BPO Application Process and Timeline for Multi-Site Contractors
Apply at any DHSMV driver license office. The application fee is $12. For DUI-related suspensions, you must serve the mandatory hard suspension period before applying: 30 days for first-offense administrative suspension (BAC 0.08+), 90 days for refusal suspension. Processing typically takes 7–10 business days if all documentation is complete.
DHSMV may schedule a formal hearing for certain suspension types, particularly Habitual Traffic Offender (HTO) revocations or multiple DUIs. Hearings add 3–6 weeks to the timeline. If your suspension involves unpaid fines or child support arrears, those must be cleared before DHSMV will process the BPO application. Unpaid ticket holds are non-waivable.
Once approved, the BPO license is issued as a restricted credential with employer and route information printed on the license itself or attached as a separate restriction sheet. Some contractors receive a paper addendum listing approved job-site counties or ZIP codes. Carry this documentation in the vehicle at all times. A traffic stop without the restriction documentation can result in a driving-while-license-suspended charge even if you are within your approved routes.
What Happens When Your Job Sites Change Mid-Suspension
Your BPO approval is tied to the employer and job description documented in your application. If your employer changes, your job sites change significantly, or your work hours shift, you must file an amended application with DHSMV. Most contractors miss this. The original BPO does not automatically expand to cover new sites.
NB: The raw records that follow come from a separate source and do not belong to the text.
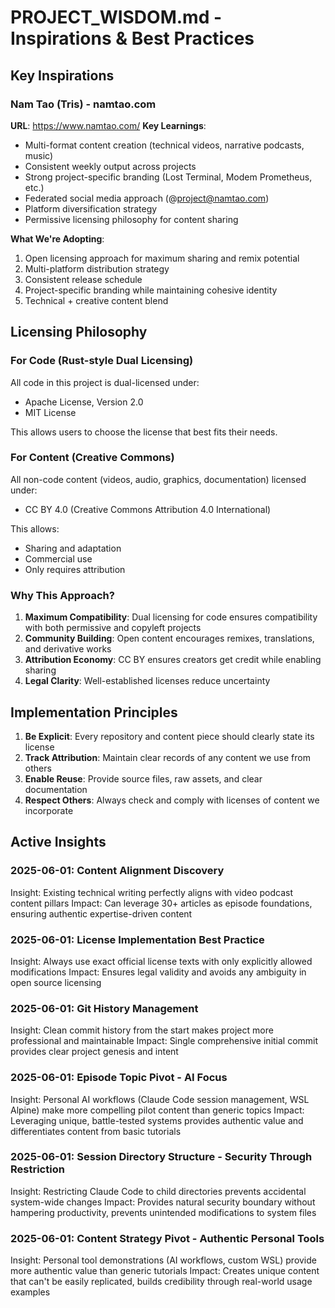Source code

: # PROJECT_WISDOM.md - Inspirations & Best Practices

## Key Inspirations

### Nam Tao (Tris) - namtao.com
**URL**: https://www.namtao.com/
**Key Learnings**:
- Multi-format content creation (technical videos, narrative podcasts, music)
- Consistent weekly output across projects
- Strong project-specific branding (Lost Terminal, Modem Prometheus, etc.)
- Federated social media approach (@project@namtao.com)
- Platform diversification strategy
- Permissive licensing philosophy for content sharing

**What We're Adopting**:
1. Open licensing approach for maximum sharing and remix potential
2. Multi-platform distribution strategy
3. Consistent release schedule
4. Project-specific branding while maintaining cohesive identity
5. Technical + creative content blend

## Licensing Philosophy

### For Code (Rust-style Dual Licensing)
All code in this project is dual-licensed under:
- Apache License, Version 2.0
- MIT License

This allows users to choose the license that best fits their needs.

### For Content (Creative Commons)
All non-code content (videos, audio, graphics, documentation) licensed under:
- CC BY 4.0 (Creative Commons Attribution 4.0 International)

This allows:
- Sharing and adaptation
- Commercial use
- Only requires attribution

### Why This Approach?
1. **Maximum Compatibility**: Dual licensing for code ensures compatibility with both permissive and copyleft projects
2. **Community Building**: Open content encourages remixes, translations, and derivative works
3. **Attribution Economy**: CC BY ensures creators get credit while enabling sharing
4. **Legal Clarity**: Well-established licenses reduce uncertainty

## Implementation Principles

1. **Be Explicit**: Every repository and content piece should clearly state its license
2. **Track Attribution**: Maintain clear records of any content we use from others
3. **Enable Reuse**: Provide source files, raw assets, and clear documentation
4. **Respect Others**: Always check and comply with licenses of content we incorporate

## Active Insights

### 2025-06-01: Content Alignment Discovery
Insight: Existing technical writing perfectly aligns with video podcast content pillars
Impact: Can leverage 30+ articles as episode foundations, ensuring authentic expertise-driven content

### 2025-06-01: License Implementation Best Practice
Insight: Always use exact official license texts with only explicitly allowed modifications
Impact: Ensures legal validity and avoids any ambiguity in open source licensing

### 2025-06-01: Git History Management
Insight: Clean commit history from the start makes project more professional and maintainable
Impact: Single comprehensive initial commit provides clear project genesis and intent

### 2025-06-01: Episode Topic Pivot - AI Focus
Insight: Personal AI workflows (Claude Code session management, WSL Alpine) make more compelling pilot content than generic topics
Impact: Leveraging unique, battle-tested systems provides authentic value and differentiates content from basic tutorials

### 2025-06-01: Session Directory Structure - Security Through Restriction
Insight: Restricting Claude Code to child directories prevents accidental system-wide changes
Impact: Provides natural security boundary without hampering productivity, prevents unintended modifications to system files

### 2025-06-01: Content Strategy Pivot - Authentic Personal Tools
Insight: Personal tool demonstrations (AI workflows, custom WSL) provide more authentic value than generic tutorials
Impact: Creates unique content that can't be easily replicated, builds credibility through real-world usage examples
A landscaping contractor approved for residential routes in Hillsborough County who takes a new commercial contract in Polk County is technically driving outside approved purposes until DHSMV processes the amendment. Amendment requests follow the same documentation path as the initial application: updated employer letter, updated site logs, updated work schedule.
DHSMV does not charge an additional fee for amendments to existing BPO licenses, but processing adds another 7–10 business days. Some contractors submit intentionally broad initial applications ("construction sites throughout Central Florida") to avoid amendment filings, but vague documentation increases the risk of initial denial. The safer path: document current sites specifically, then amend when the job scope expands.